Modeling glycans with AlphaFold 3: capabilities, caveats, and limitations.

Glycans are complex carbohydrates that exhibit extraordinary structural complexity and stereochemical diversity while playing essential roles in many biological processes, including immune regulation, pathogen recognition, and cell communication. In humans, more than half of all proteins are glycosylated, particularly those in secretory and membrane-associated pathways, highlighting the importance of glycans in health and disease. The recent release of the AlphaFold 3 source code enables customizable modeling not only of proteins but also glycan-containing biomolecular complexes. We assessed the capacity of AlphaFold 3 to model glycans using several input formats and identified a hybrid syntax employing Chemical Component Dictionary (CCD)-based molecular building blocks linked by 'bondedAtomPairs' (BAP) as most effective in generating stereochemically valid glycan models. This workflow was used to create a library of AlphaFold 3 input templates and corresponding structural models for various glycan classes.
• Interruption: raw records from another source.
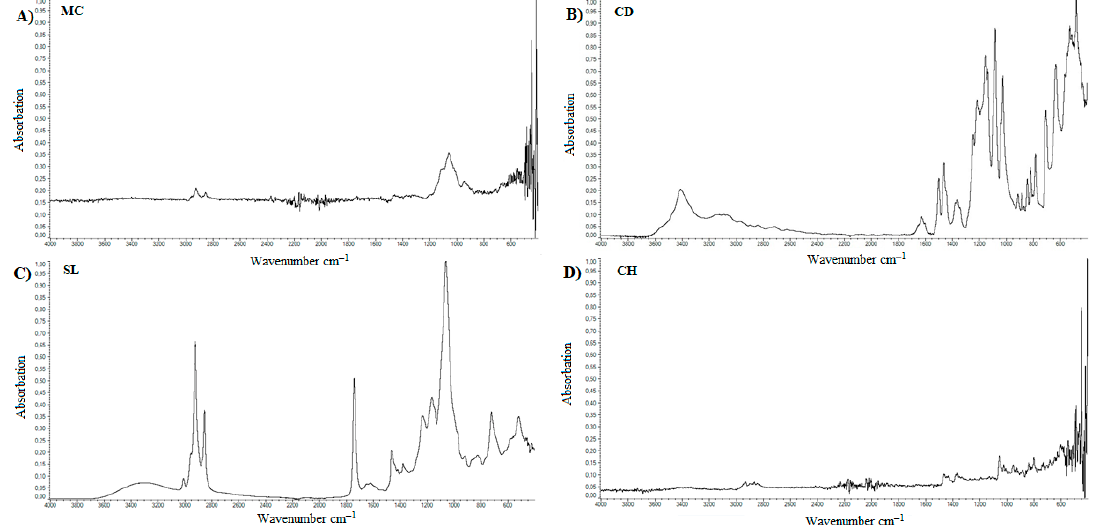
Figure 7. FTIR spectrum for standards. ( A ) methylcellulose; ( B ) calcium dobesilate; ( C ) soy lecithin; ( D ) cholesterol.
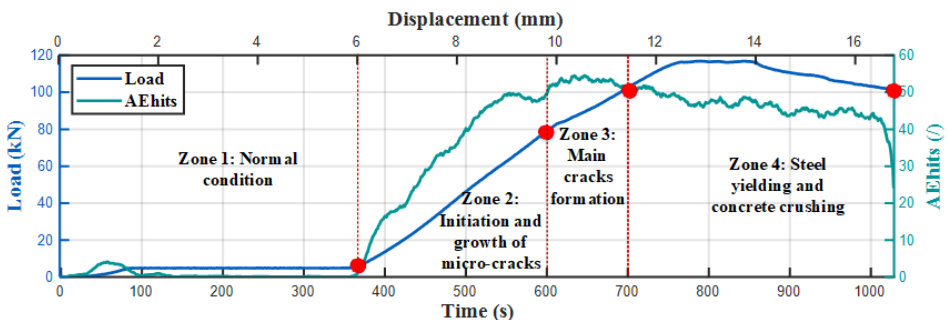
Figure 3. Damage progression in an RC beam during a bending test.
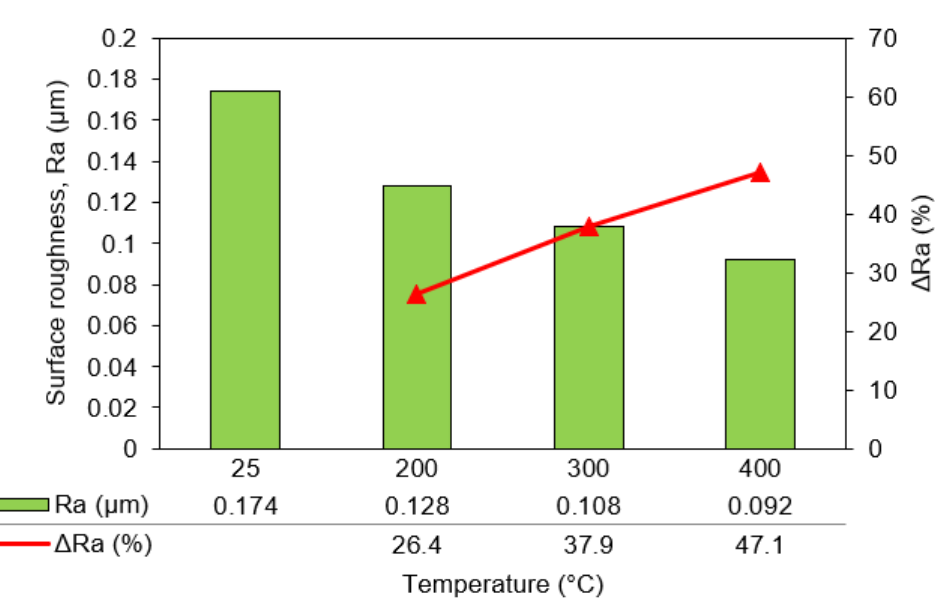
Figure 9. Measurement of Surface Roughness with Equipment and Method ( a ) and Comparison of Surface Roughness Pro fi les for Machining at Room Temperature ( b ) and 200 °C ( c ).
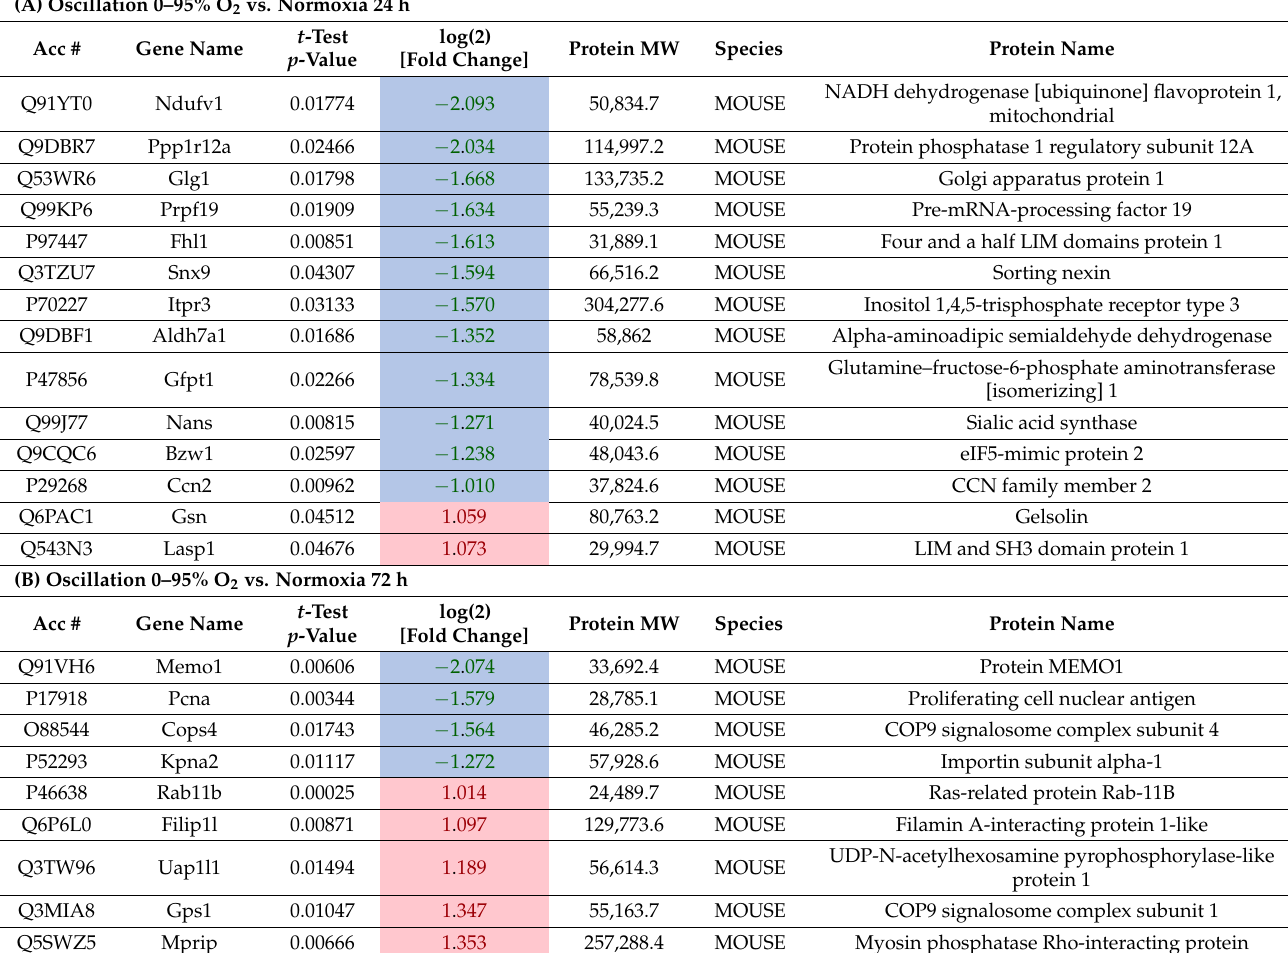
Table 2. Differentially expressed proteins (DEPs) after 24 h and 72 h exposure to hypoxic-hyperoxic oscillations. Murine lung endothelial cells were exposed for 24 h ( A ) and 72 h ( B ) to 0–95% O 2 oscillations. Semi-quantitative proteomic analysis revealed statistically significant changes in protein expression (blue: downregulated DEPs; red: upregulated DEPs). Results are log(2) fold changes compared to exposure under 21% O 2 for the same period of time. Statistical evaluation: two-sample t -test assuming unequal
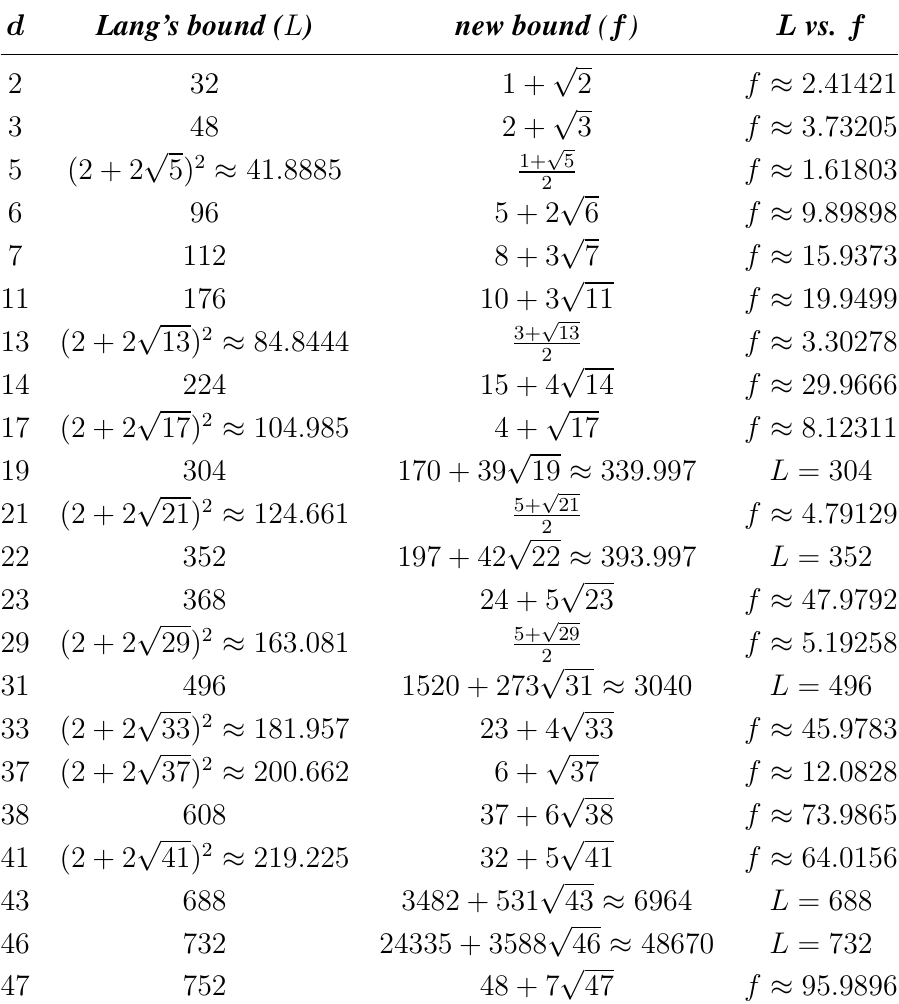
Table 1. Lang’s bound compared with the fundamental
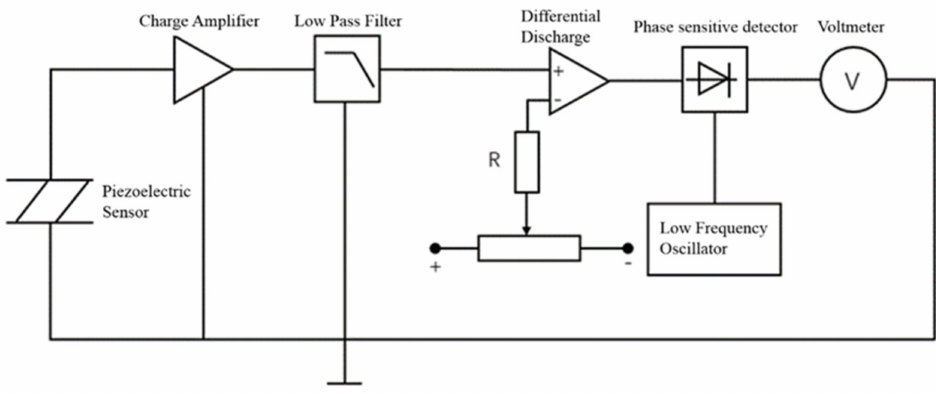
Figure 6. Experimental circuit diagram of piezoelectric sensor.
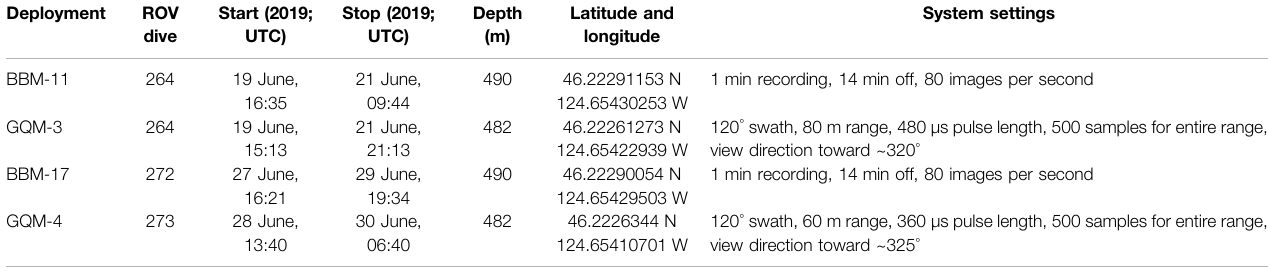
TABLE 1 | Deployment details of the BBox and GasQuant measurements at the AC500 site. Deployment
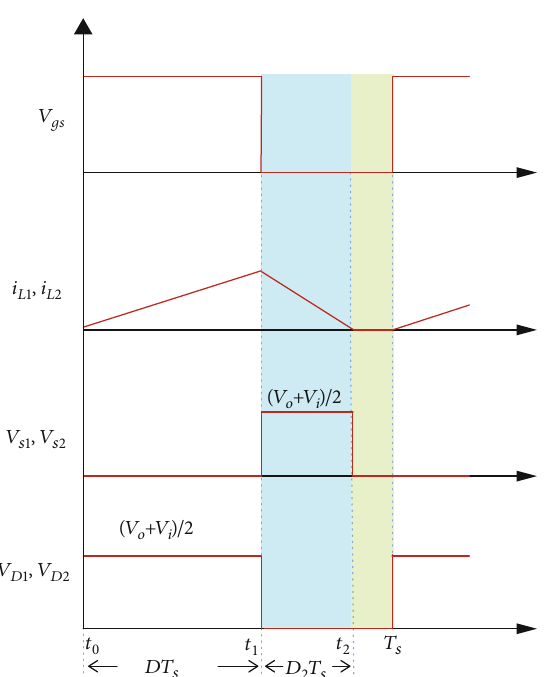
Figure 6: Key waveform in the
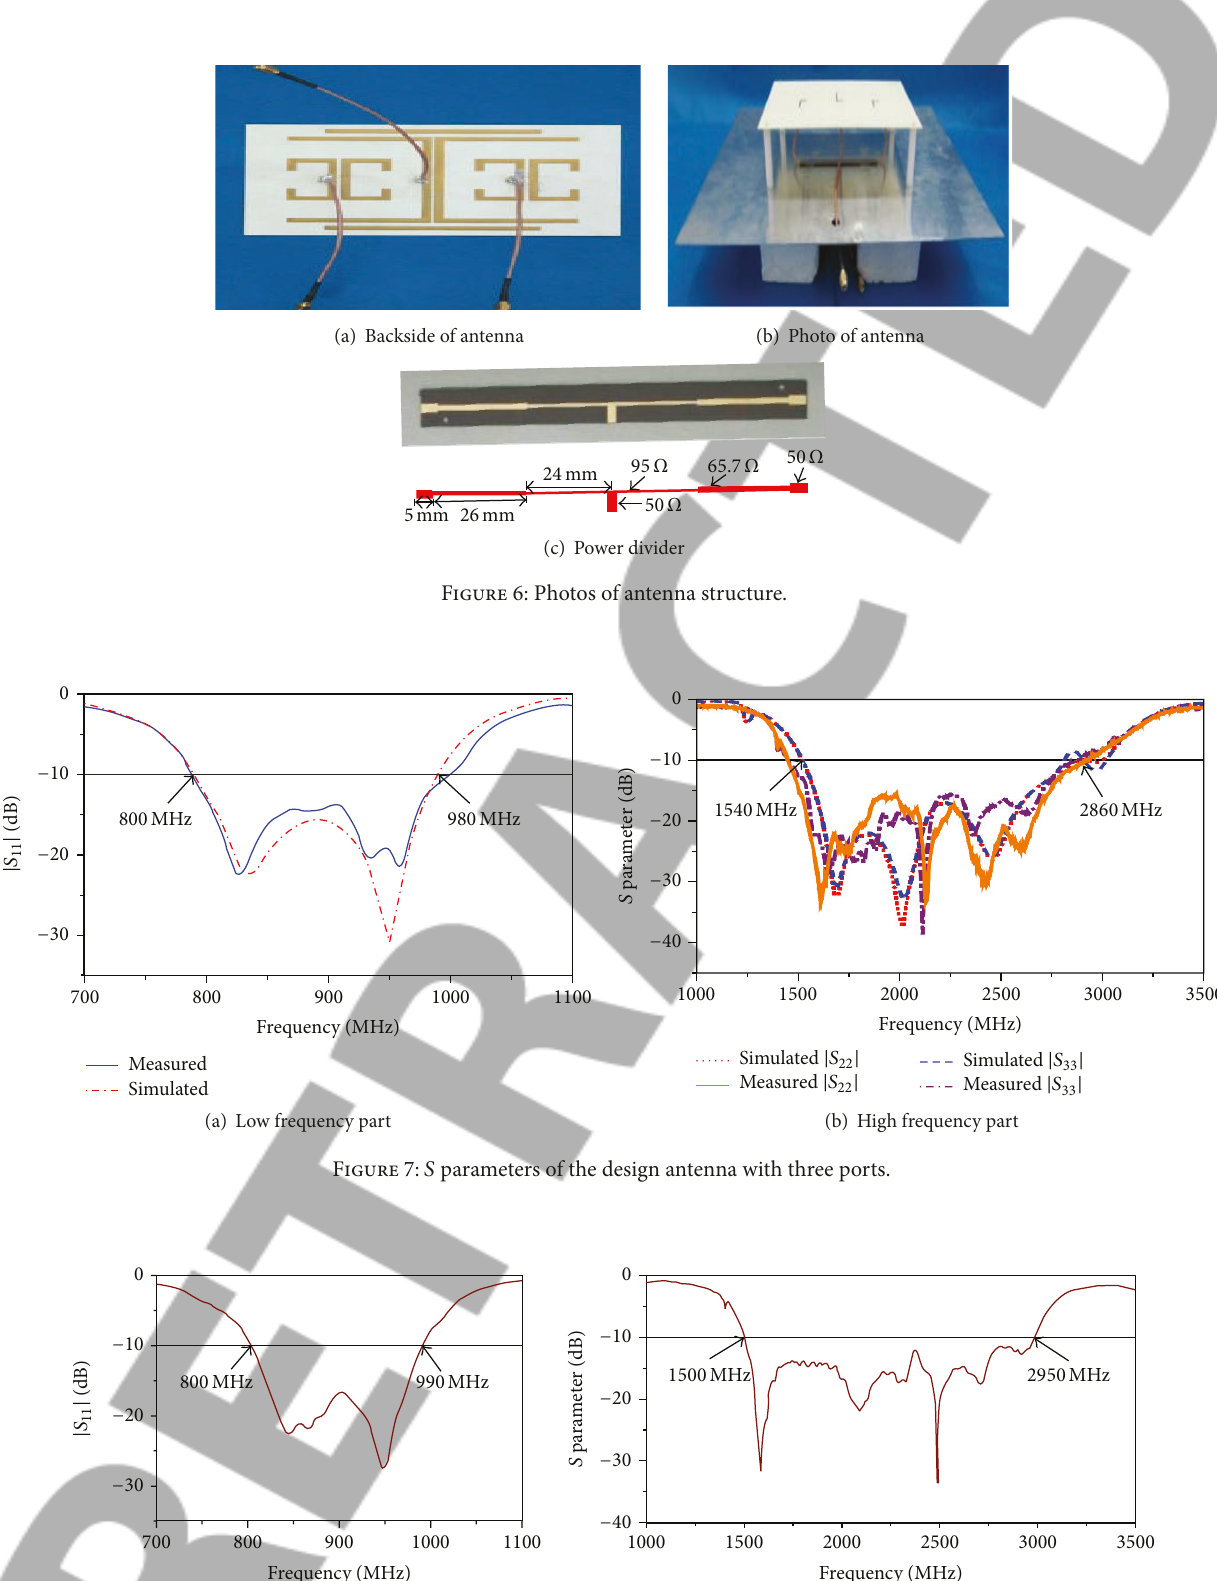
Figure 8: 𝑆 parameters of the antenna with two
We further explored capabilities, limitations, and remediation strategies for modeling problematic structures. Glycans interactions were also modeled with glycosylation enzymes and lectins with benchmarking and validation against known crystal structures. This protocol-driven approach is valuable for generating stereochemically valid, static models of glycan-protein interactions to support hypothesis development and subsequent structural and functional validation. However, caution should be observed in overinterpretation of the static models since glycans are known to exhibit considerable conformational dynamics that can be further captured by equilibrium sampling using molecular dynamics-based approaches. By sharing benchmarked examples using the BAP syntax we aim to support broader evaluation of AlphaFold 3 in studying glycan-related mechanisms in biosynthesis, signaling, infection, and disease.